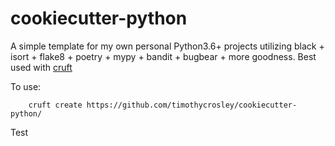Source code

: # cookiecutter-python

A simple template for my own personal Python3.6+ projects utilizing black + isort + flake8 + poetry + mypy + bandit + bugbear + more goodness. Best used with [cruft](https://timothycrosley.github.io/cruft/)

To use:

        cruft create https://github.com/timothycrosley/cookiecutter-python/

Test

### DESCRIPTION OF THE TASK
Every line above is to be returned exactly, with its pictures removed.

### WRITTEN RESPONSE
Source code

: # cookiecutter-python

A simple template for my own personal Python3.6+ projects utilizing black + isort + flake8 + poetry + mypy + bandit + bugbear + more goodness. Best used with [cruft](https://timothycrosley.github.io/cruft/)

To use:

        cruft create https://github.com/timothycrosley/cookiecutter-python/

Test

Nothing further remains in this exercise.